Song
- Language: Tagalog
- English title: "The Sway of the Baby's Cradle"
- Written: 1948
- Composer: Lucio San Pedro
- Lyricist: Levi Celerio

= Sa Ugoy ng Duyan =

"Sa Ugoy ng Duyan" (literally in Tagalog: "In the Rocking of the Cradle"; official English title: "The Sway of the Baby Hammock") is a Filipino lullaby. The music was composed by Lucio San Pedro while the lyrics were written by Levi Celerio. Both of them were National Artists of the Philippines and this song was their most popular collaboration.
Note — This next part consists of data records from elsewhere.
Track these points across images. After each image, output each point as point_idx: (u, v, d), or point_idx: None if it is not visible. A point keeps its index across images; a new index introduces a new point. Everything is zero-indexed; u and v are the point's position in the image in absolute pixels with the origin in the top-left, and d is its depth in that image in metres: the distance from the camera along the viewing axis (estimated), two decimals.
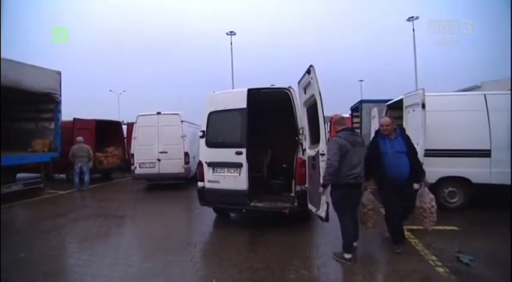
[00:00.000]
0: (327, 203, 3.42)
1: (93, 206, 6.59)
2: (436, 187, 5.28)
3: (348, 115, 15.40)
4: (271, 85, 4.55)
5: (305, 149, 4.24)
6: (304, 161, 4.20)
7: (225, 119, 4.59)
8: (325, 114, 3.57)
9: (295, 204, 4.28)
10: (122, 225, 5.14)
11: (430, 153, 4.94)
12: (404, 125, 5.72)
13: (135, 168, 8.26)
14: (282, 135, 5.56)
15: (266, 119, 5.95)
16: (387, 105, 6.98)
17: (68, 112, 9.62)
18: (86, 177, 8.52)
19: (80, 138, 8.61)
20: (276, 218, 4.64)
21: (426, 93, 4.89)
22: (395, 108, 6.48)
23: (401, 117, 5.90)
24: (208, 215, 5.27)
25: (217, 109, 4.61)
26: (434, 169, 5.15)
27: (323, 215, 3.46)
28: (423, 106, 4.79)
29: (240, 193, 4.33)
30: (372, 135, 7.35)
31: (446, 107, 5.29)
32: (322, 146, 3.51)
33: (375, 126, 7.38)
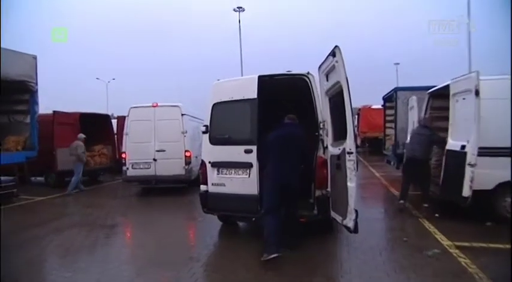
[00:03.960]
0: (356, 210, 3.39)
1: (78, 214, 6.77)
2: (494, 195, 5.08)
3: (379, 106, 15.24)
4: (287, 71, 4.54)
5: (327, 147, 4.24)
6: (326, 160, 4.21)
7: (231, 112, 4.61)
8: (352, 105, 3.54)
9: (315, 211, 4.28)
10: (111, 235, 5.26)
11: (486, 152, 4.75)
12: (451, 117, 5.59)
13: (127, 169, 8.45)
14: None
15: (280, 111, 5.90)
16: (429, 93, 6.82)
17: (46, 104, 9.96)
18: (73, 178, 8.89)
19: (80, 135, 9.10)
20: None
21: (481, 77, 4.71)
22: (440, 96, 6.33)
23: (447, 108, 5.75)
24: (213, 224, 5.35)
25: (223, 100, 4.64)
26: (492, 172, 4.93)
27: (351, 225, 3.44)
28: (477, 93, 4.60)
29: (249, 198, 4.36)
30: (410, 129, 7.30)
31: (507, 93, 5.05)
32: (350, 143, 3.48)
33: (413, 119, 7.24)
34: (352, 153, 3.46)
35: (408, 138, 7.16)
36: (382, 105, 12.00)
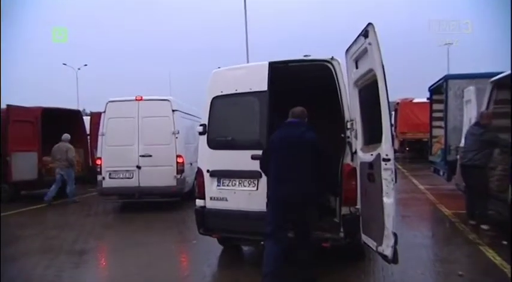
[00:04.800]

Due to its popularity in the Philippines, it was said by an entertainment writer in the Philippine Entertainment Portal to be as familiar as the Philippine national anthem. It has been performed and recorded by various Filipino artists.

==Composition==
Lucio San Pedro composed the music of "Ugoy ng Duyan"; it was derived from the fourth piece of his own Suite pastorale in the 1940s. San Pedro drew inspiration in composing the music of the song from the melody his mother, Soledad Diestro, hummed when he and his siblings' were put into sleep during their childhood. The song was supposed to be an entry to a competition in 1945, during the Japanese occupation of the Philippines. However, because he could not find a collaborator to write the lyrics, he was unable to submit it.
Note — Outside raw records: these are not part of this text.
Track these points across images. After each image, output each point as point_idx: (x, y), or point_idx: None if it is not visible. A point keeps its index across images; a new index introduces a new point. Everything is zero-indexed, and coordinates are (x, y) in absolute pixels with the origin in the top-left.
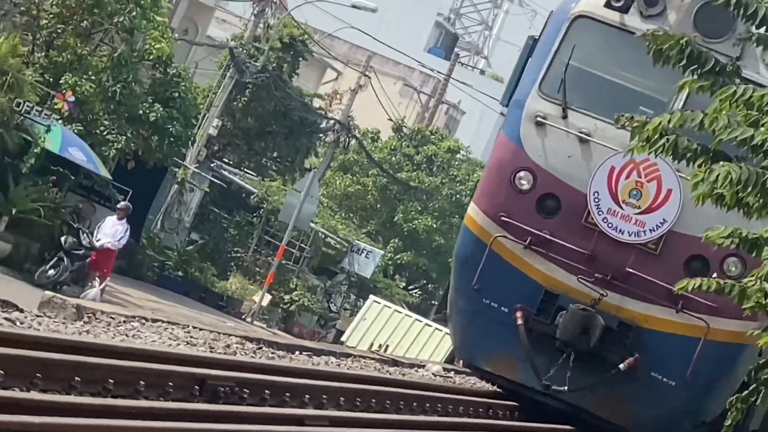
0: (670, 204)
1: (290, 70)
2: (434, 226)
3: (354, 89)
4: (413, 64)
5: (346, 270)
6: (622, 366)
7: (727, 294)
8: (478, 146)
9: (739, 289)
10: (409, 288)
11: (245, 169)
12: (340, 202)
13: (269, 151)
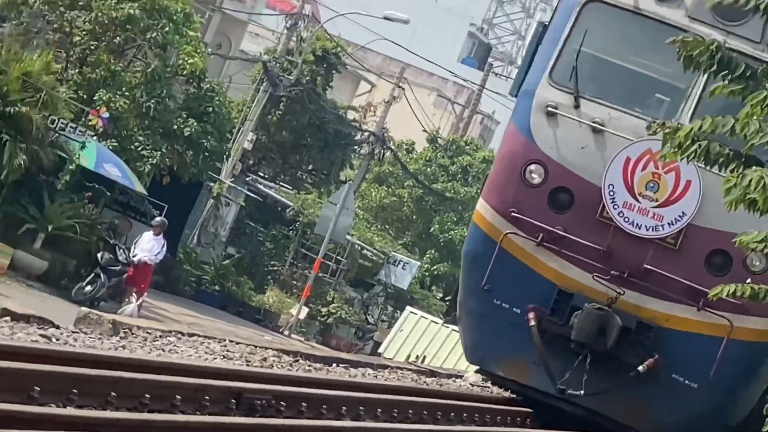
0: (690, 196)
1: (324, 83)
2: None
3: (388, 101)
4: (447, 75)
5: (383, 282)
6: (641, 368)
7: (761, 300)
8: None
9: None
10: (446, 299)
11: (280, 183)
12: (375, 213)
13: (304, 164)
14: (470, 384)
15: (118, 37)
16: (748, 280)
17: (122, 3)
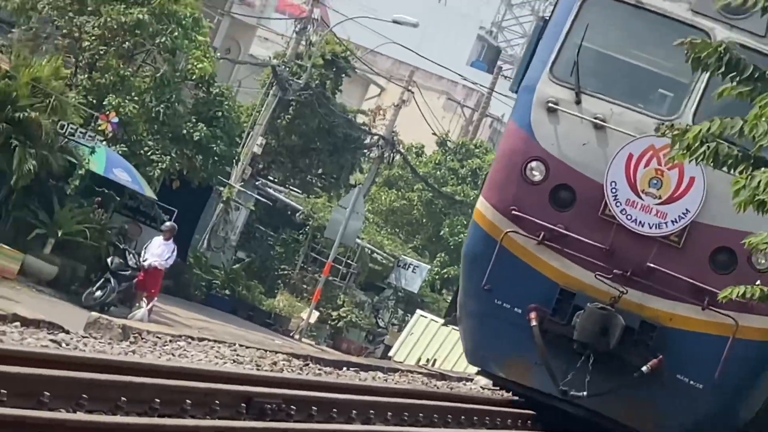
0: (693, 193)
1: (333, 87)
2: None
3: (397, 104)
4: (456, 78)
5: (393, 285)
6: (644, 368)
7: None
8: None
9: None
10: None
11: (290, 187)
12: (385, 217)
13: (314, 168)
14: (480, 387)
15: (127, 42)
16: (758, 282)
17: (131, 8)
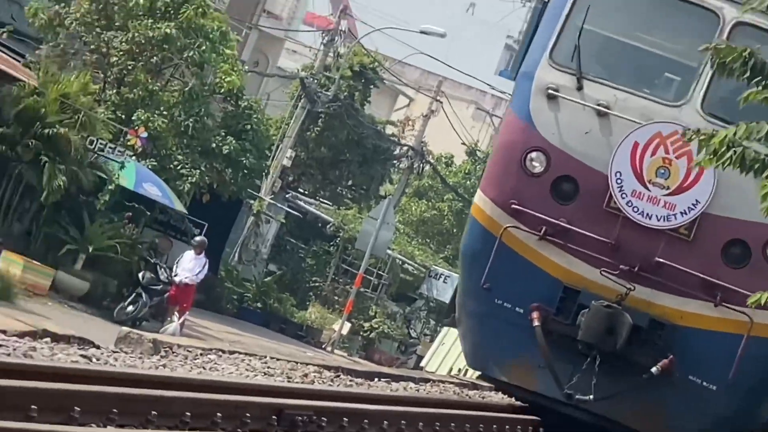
0: (704, 182)
1: (362, 98)
2: None
3: (426, 115)
4: (485, 88)
5: (425, 296)
6: (654, 369)
7: None
8: None
9: None
10: None
11: (320, 199)
12: (416, 227)
13: (344, 179)
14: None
15: (155, 57)
16: None
17: (159, 23)
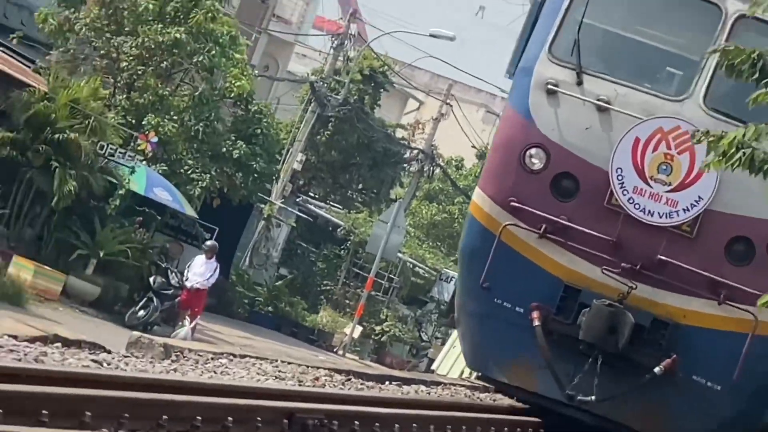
0: (706, 179)
1: (372, 102)
2: None
3: (436, 118)
4: (495, 91)
5: (436, 299)
6: (657, 370)
7: None
8: None
9: None
10: None
11: (331, 203)
12: (427, 231)
13: (354, 183)
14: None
15: (165, 62)
16: None
17: (168, 28)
In 1947, San Pedro studied at Juilliard School of Music in New York City. He went aboard a ship, the SS Gordon, in 1948 to return to the Philippines. While on a stopover in the Hawaiian city of Honolulu, he met Levi Celerio, who became San Pedro's lyricist for his composition and wrote the words of "Ugoy ng Duyan" during the rest of their trip. The song was completed by the time they landed in Manila. Both San Pedro and Celerio were later named National Artists of the Philippines; they died in 2002, only two days apart from each other.

==Lyrics==
The lyrics are written in the first-person point of view. It comprises two stanzas, with four lines each. In the first stanza, the singer wishes that their childhood and their memories of their mother will never fade. They also want to hear their mother's song again, which they view to be a song of love. In the second, they describe their sleep to be peaceful while stars watch and guard them. For them, their life becomes like heaven whenever their mother sings them her lullaby. Finally, they reveal the reason for their longing: They are enduring some hardship, which is why they crave their mother's lullaby. In the final line, the singer addresses their mother, wishing that they could sleep again in their old cradle.

==Recordings==
The song was originally intended to be an artsong, and as a result some of its first performers were the baritone Aurelio Estanislao and soprano Evelyn Mandac. Since then, it has been performed and recorded by various singers and singing groups, including Pilita Corrales (who frequently performs the works of Celerio) with Jackie Lou Blanco, Kuh Ledesma, Lea Salonga, Ice Seguerra and Regine Velasquez. The song is also part of soundtrack of the 2001 Filipino film Abakada... Ina and it was performed by the Filipino band Jeremiah. It was also performed by Christian Bautista during the funeral of former president Corazon Aquino in 2009. In 2017, Corrales and Blanco together with Corrales' son, Ramon Christopher Gutierrez, sang the song at a concert entitled An Evening with Pilita.